Work to be completed ▸ Reproduce the source text in the listing below character for character. Leave the pictures out of your answer.

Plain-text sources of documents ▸

== Segment start ==

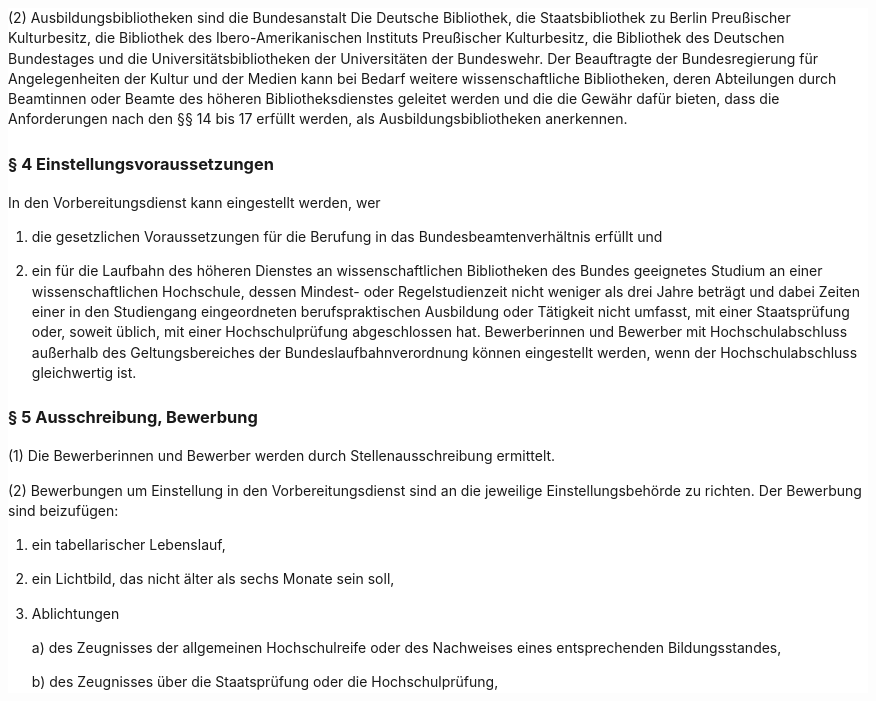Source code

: (2) Ausbildungsbibliotheken sind die Bundesanstalt Die Deutsche
Bibliothek, die Staatsbibliothek zu Berlin Preußischer Kulturbesitz,
die Bibliothek des Ibero-Amerikanischen Instituts Preußischer
Kulturbesitz, die Bibliothek des Deutschen Bundestages und die
Universitätsbibliotheken der Universitäten der Bundeswehr. Der
Beauftragte der Bundesregierung für Angelegenheiten der Kultur und der
Medien kann bei Bedarf weitere wissenschaftliche Bibliotheken, deren
Abteilungen durch Beamtinnen oder Beamte des höheren
Bibliotheksdienstes geleitet werden und die die Gewähr dafür bieten,
dass die Anforderungen nach den §§ 14 bis 17 erfüllt werden, als
Ausbildungsbibliotheken anerkennen.


### § 4 Einstellungsvoraussetzungen

In den Vorbereitungsdienst kann eingestellt werden, wer

1.  die gesetzlichen Voraussetzungen für die Berufung in das
    Bundesbeamtenverhältnis erfüllt und


2.  ein für die Laufbahn des höheren Dienstes an wissenschaftlichen
    Bibliotheken des Bundes geeignetes Studium an einer wissenschaftlichen
    Hochschule, dessen Mindest- oder Regelstudienzeit nicht weniger als
    drei Jahre beträgt und dabei Zeiten einer in den Studiengang
    eingeordneten berufspraktischen Ausbildung oder Tätigkeit nicht
    umfasst, mit einer Staatsprüfung oder, soweit üblich, mit einer
    Hochschulprüfung abgeschlossen hat. Bewerberinnen und Bewerber mit
    Hochschulabschluss außerhalb des Geltungsbereiches der
    Bundeslaufbahnverordnung können eingestellt werden, wenn der
    Hochschulabschluss gleichwertig ist.





### § 5 Ausschreibung, Bewerbung

(1) Die Bewerberinnen und Bewerber werden durch Stellenausschreibung
ermittelt.

(2) Bewerbungen um Einstellung in den Vorbereitungsdienst sind an die
jeweilige Einstellungsbehörde zu richten. Der Bewerbung sind
beizufügen:

1.  ein tabellarischer Lebenslauf,


2.  ein Lichtbild, das nicht älter als sechs Monate sein soll,


3.  Ablichtungen

    a)  des Zeugnisses der allgemeinen Hochschulreife oder des Nachweises
        eines entsprechenden Bildungsstandes,


    b)  des Zeugnisses über die Staatsprüfung oder die Hochschulprüfung,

== Segment end ==

Answer section ▸
Source code

: (2) Ausbildungsbibliotheken sind die Bundesanstalt Die Deutsche
Bibliothek, die Staatsbibliothek zu Berlin Preußischer Kulturbesitz,
die Bibliothek des Ibero-Amerikanischen Instituts Preußischer
Kulturbesitz, die Bibliothek des Deutschen Bundestages und die
Universitätsbibliotheken der Universitäten der Bundeswehr. Der
Beauftragte der Bundesregierung für Angelegenheiten der Kultur und der
Medien kann bei Bedarf weitere wissenschaftliche Bibliotheken, deren
Abteilungen durch Beamtinnen oder Beamte des höheren
Bibliotheksdienstes geleitet werden und die die Gewähr dafür bieten,
dass die Anforderungen nach den §§ 14 bis 17 erfüllt werden, als
Ausbildungsbibliotheken anerkennen.


### § 4 Einstellungsvoraussetzungen

In den Vorbereitungsdienst kann eingestellt werden, wer

1.  die gesetzlichen Voraussetzungen für die Berufung in das
    Bundesbeamtenverhältnis erfüllt und


2.  ein für die Laufbahn des höheren Dienstes an wissenschaftlichen
    Bibliotheken des Bundes geeignetes Studium an einer wissenschaftlichen
    Hochschule, dessen Mindest- oder Regelstudienzeit nicht weniger als
    drei Jahre beträgt und dabei Zeiten einer in den Studiengang
    eingeordneten berufspraktischen Ausbildung oder Tätigkeit nicht
    umfasst, mit einer Staatsprüfung oder, soweit üblich, mit einer
    Hochschulprüfung abgeschlossen hat. Bewerberinnen und Bewerber mit
    Hochschulabschluss außerhalb des Geltungsbereiches der
    Bundeslaufbahnverordnung können eingestellt werden, wenn der
    Hochschulabschluss gleichwertig ist.





### § 5 Ausschreibung, Bewerbung

(1) Die Bewerberinnen und Bewerber werden durch Stellenausschreibung
ermittelt.

(2) Bewerbungen um Einstellung in den Vorbereitungsdienst sind an die
jeweilige Einstellungsbehörde zu richten. Der Bewerbung sind
beizufügen:

1.  ein tabellarischer Lebenslauf,


2.  ein Lichtbild, das nicht älter als sechs Monate sein soll,


3.  Ablichtungen

    a)  des Zeugnisses der allgemeinen Hochschulreife oder des Nachweises
        eines entsprechenden Bildungsstandes,


    b)  des Zeugnisses über die Staatsprüfung oder die Hochschulprüfung,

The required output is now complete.